One in ten underground coal miners who have worked in mines for at least 25 years were identified as having black lung, according to a new report by the National Institute for Occupational Safety and Health (NIOSH) published in the American Journal of Public Health.
Black lung disease is a chronic respiratory condition (aka coal worker’s pneumoconiosis that results from the long-term inhalation of coal dust). When inhaled into the lungs, these tiny particles can accumulate, cause inflammation, produce tissue scarring and diminished lung function. Specifically, a buildup of mineral dust can significantly reduce the ability of the lungs to take in oxygen, release carbon dioxide and facilitate the exchange of oxygen and carbon dioxide in the blood.
Coal miners in central Appalachia are disproportionately affected with as many as 1 in 5 having evidence of black lung–the highest level recorded in 25 years.
The data in this report come from NIOSH’s Coal Workers Health Surveillance Program (CWHSP). NIOSH has operated the CWHSP and tracked the burden of black lung disease in underground coal miners since 1970.
Through the Program, coal miners are offered periodic chest x-rays to detect early signs of black lung. For this study, NIOSH researchers looked at x-ray data collected by the CWHSP from working underground miners from 1970 to 2017.
This latest national estimate of 10 percent is higher than the previous NIOSH estimate last reported using data from 2012, which found 7 percent of coal miners who worked more than 25 years in underground mines had evidence of black lung.
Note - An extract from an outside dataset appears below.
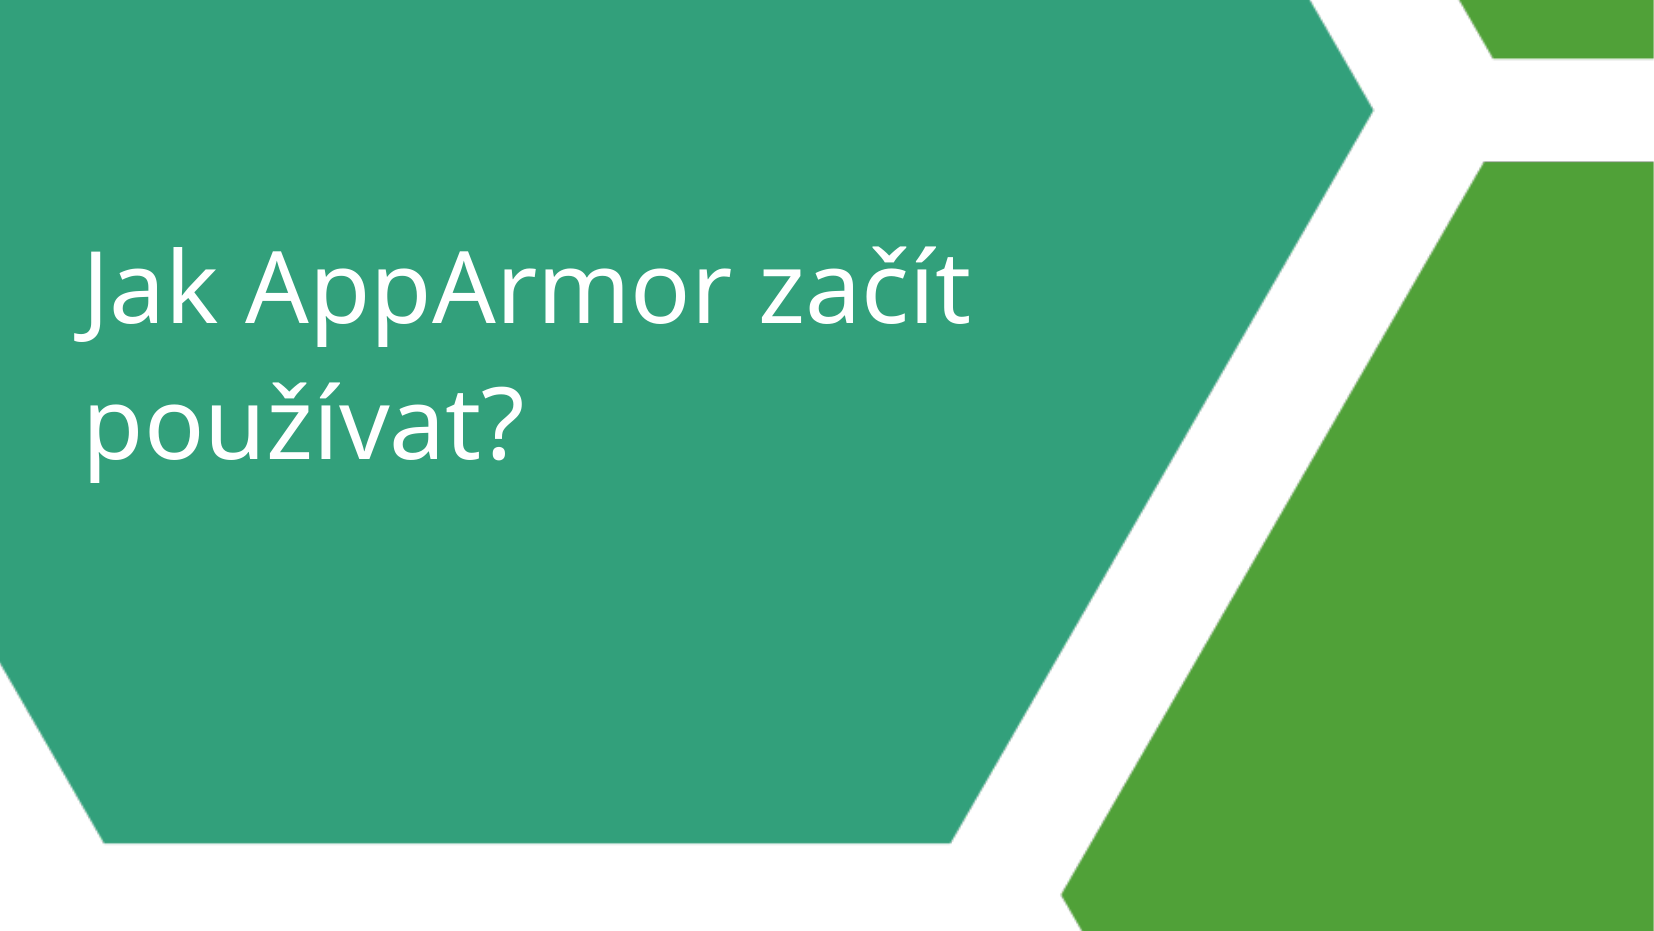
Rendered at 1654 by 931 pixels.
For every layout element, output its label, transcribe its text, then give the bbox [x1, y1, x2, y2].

“Breathing coal mine dust is the sole cause of black lung, and it is entirely preventable,” said David Blackley, DrPH, epidemiologist, and one of the study’s co-authors. “This study provides further evidence that effective dust control methods and protections to reduce coal mine dust exposure along with early detection of the disease are essential to protect miners’ health.”
By the late 1990s, the proportion of screened miners with black lung disease reached the lowest level on record. However, after that time, the trend reversed. Since 2000, the nationwide prevalence of black lung has increased.
Recent NIOSH research indicates an unprecedented increase in progressive massive fibrosis (PMF), the most severe form of black lung disease, after the prevalence of PMF had fallen to 0.08% among all miners examined by NIOSH in the CWHSP in the late 1990s.
While this is the first published report of the prevalence of black lung in the central Appalachian region, a 2016 report showed an uptick in the number of cases of PMF among working coal miners in Kentucky, Virginia, and West Virginia.
The current prevalence of severe black lung in this part of the country is as high as it’s been (5%) since record-keeping began in the early 1970s. Black lung disease is completely preventable and would not occur without hazardous coal mine dust exposures.